Nun ist es sozusagen amtlich. 2016 war das bisher wärmste Jahr seit Beginn der globalen Temperaturaufzeichnungen, und zwar mit erheblichem Abstand. Um zwei Zehntel Grad Celsius war es im globalen Mittel 2016 wärmer als ein Jahr zuvor – und das, obwohl 2015 seinerseits bereits ein Rekordjahr gewesen war. Mit anderen Worten: Die globale Erwärmung hat in den letzten beiden Jahren einen gewaltigen Sprung gemacht. Geht es in diesem Tempo weiter, könnte schon Ende des nächsten Jahrzehnts jene Schwelle von 1,5 Grad Celsius über dem vorindustriellen Niveau erreicht sein, die nach Ansicht vieler Entwicklungsländer nicht überschritten werden darf.
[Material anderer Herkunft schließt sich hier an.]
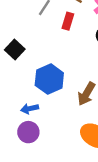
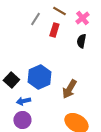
black square: (15, 49) -> (11, 80), moved

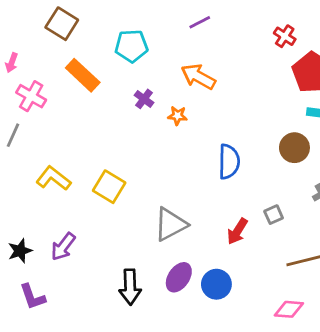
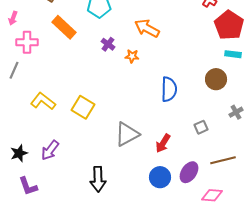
pink cross: (31, 96) -> (27, 42), turned -30
red arrow: (237, 231) -> (163, 143), moved
purple ellipse: (179, 277) -> (189, 172), moved

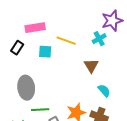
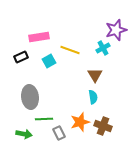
black rectangle: (17, 48) -> (21, 57), turned 32
cyan square: (45, 52) -> (49, 61), turned -32
cyan semicircle: (104, 91) -> (93, 97), moved, turned 32

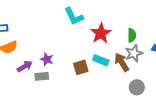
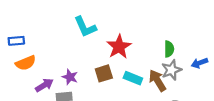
cyan L-shape: (74, 16) -> (85, 27), moved
red star: (101, 33) -> (119, 47), moved
brown square: (81, 67) -> (104, 73), moved

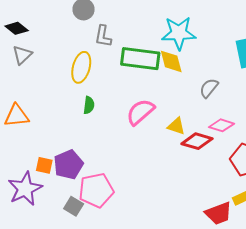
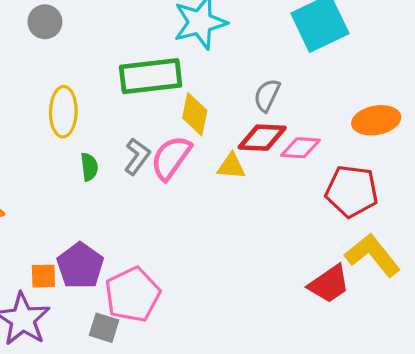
gray L-shape: (103, 36) -> (137, 156), moved, turned -140
yellow diamond: (171, 61) -> (195, 114), moved, turned 40
red diamond: (197, 141) -> (262, 138), moved

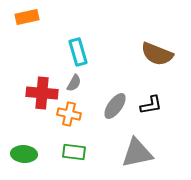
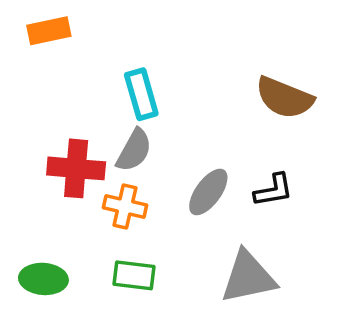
gray semicircle: (74, 83) -> (134, 150), size x1.4

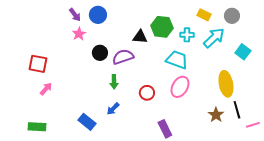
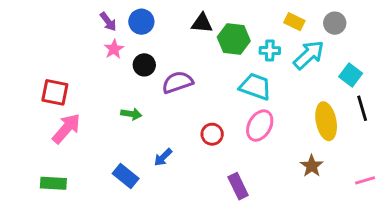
black triangle: (140, 37) -> (202, 23), moved
black circle: (100, 53) -> (144, 65), moved
green arrow: (114, 82) -> (131, 114), moved, turned -80
pink arrow: (46, 89) -> (66, 128), size x1.6
black line: (237, 110) -> (362, 108), moved

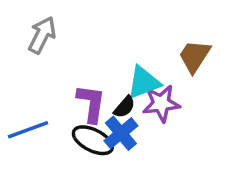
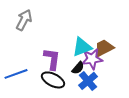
brown trapezoid: (195, 56) -> (104, 48), moved, turned 30
black semicircle: (124, 107) -> (78, 68), moved
blue cross: (121, 133) -> (88, 81), moved

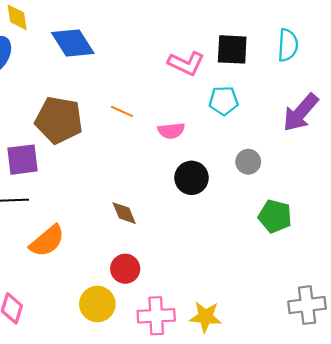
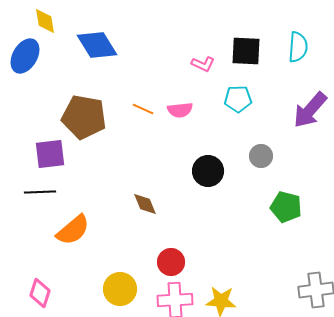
pink L-shape: (186, 63) -> (203, 64), size x0.7
pink semicircle: (171, 131) -> (180, 110), moved
red circle: (125, 269) -> (171, 262), moved

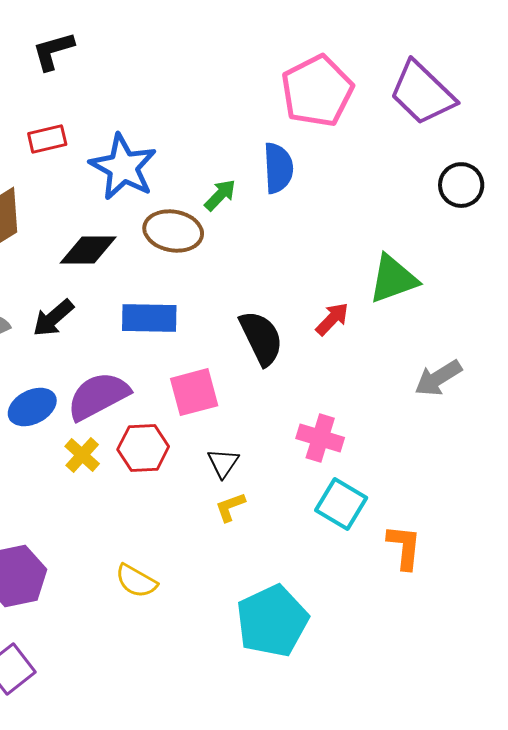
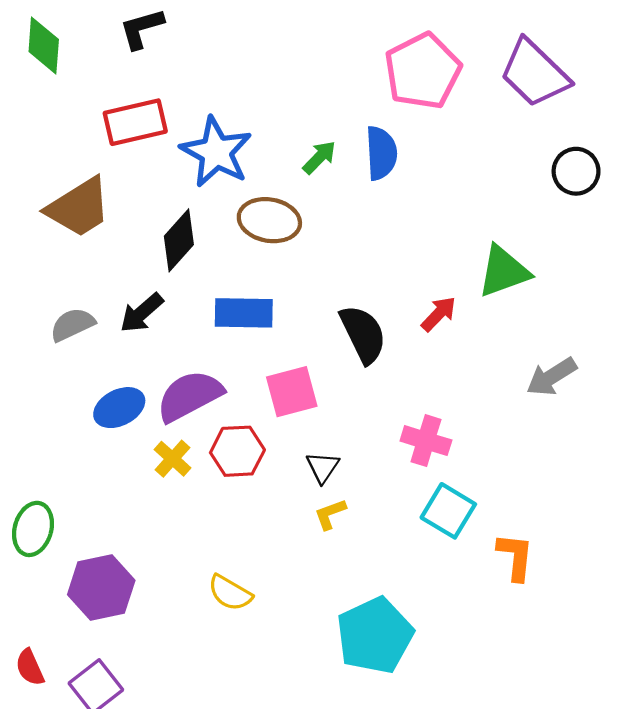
red rectangle: (47, 139) -> (135, 122), size x1.5
green arrow: (220, 195) -> (319, 157), moved
black diamond: (88, 250) -> (179, 240), turned -48

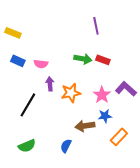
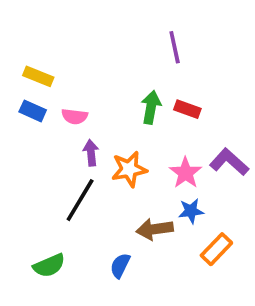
yellow rectangle: (13, 33) -> (38, 76), moved
green arrow: (83, 59) -> (151, 107), turned -90
black line: (28, 105) -> (80, 200), moved

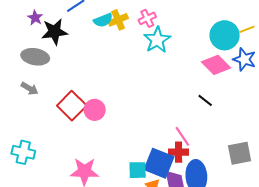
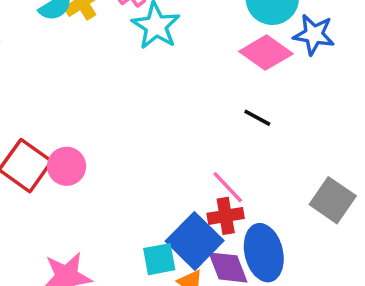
gray square: (240, 153) -> (333, 200), turned -35
blue square: (159, 163) -> (195, 241), turned 32

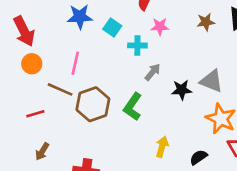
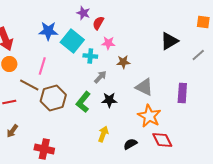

Jenseits davon, so ihre von vielen Wissenschaftlern gestützte Argumentation, würden aufgrund des steigenden Meeresspiegels viele Inselstaaten und viele niedrig liegende Hafenstädte langfristig in ihrer Existenz bedroht. Schon jetzt steigen die Ozeane im globalen Mittel um 30 Zentimeter pro Jahrhundert. Dafür sorgen das sich aufgrund seiner Erwärmung ausdehnende Wasser sowie der Gletscherschwund auf Grönland und in der Antarktis. Dies wird sich, sollte der Anstieg der Konzentration der Treibhausgase in der Atmosphäre nicht in den nächsten Jahrzehnten gestoppt werden, weiter beschleunigen. Bis zum Ende des Jahrhunderts könnte der Meeresspiegel um einen Meter oder auch etwas mehr steigen, so die Meinung der meisten Wissenschaftler. Eine Minderheit sieht sogar das Risiko, dass es in 90 Jahren bereits deutlich mehr sein könnte.

Im Kontrast dazu steht die hiesige Untätigkeit. Der Klimaschutz kommt in Deutschland nur noch im Schneckentempo voran. Schon die schwarz-gelbe Koalition hatte den Ausbau der Solarenergie massiv ausgebremst und damit die junge Industrie hierzulande weitgehend stranguliert. Im vergangenen Jahr hat nun die große Koalition das Werk vollendet. Künftig bekommen neue Solar- und Windparks nur noch über ein bürokratisches Ausschreibungsverfahren Förderung, das den Ausbau limitiert und Bürgerprojekte stark benachteiligt. Dadurch wird die Gnadenfrist für Kohlekraftwerke unnötig verlängert, so dass das Klimaschutzziel – 40 Prozent weniger Emissionen im Vergleich zu 1990 – bis zum Jahre 2020 verfehlt werden wird.

Geradezu kriminell sind derweil die Unterlassungen im Verkehrssektor. Seit Mitte der 1990er Jahre hatten die diversen Bundesregierungen auf die Zusagen der Automobilhersteller gesetzt, die Emissionen ihrer Neuwagen freiwillig abzusenken. Jahrelang hatte Berlin Verordnungen der EU mit dem Verweis auf diese Versprechen blockiert. Nun stellte sich heraus, dass die Unternehmen bei der Messung ihrer Abgaswerte im großen Stil gemogelt haben. Konsequenzen? In den USA muss VW hohe Strafen zahlen. Hierzulande wird Martin Winterkorn, der Vorstandschef, unter dessen Ägide die Manipulationen ausgeführt wurden, in den Ruhestand geschickt, der ihm mit einer Rente von 3.100 Euro täglich versüßt wird.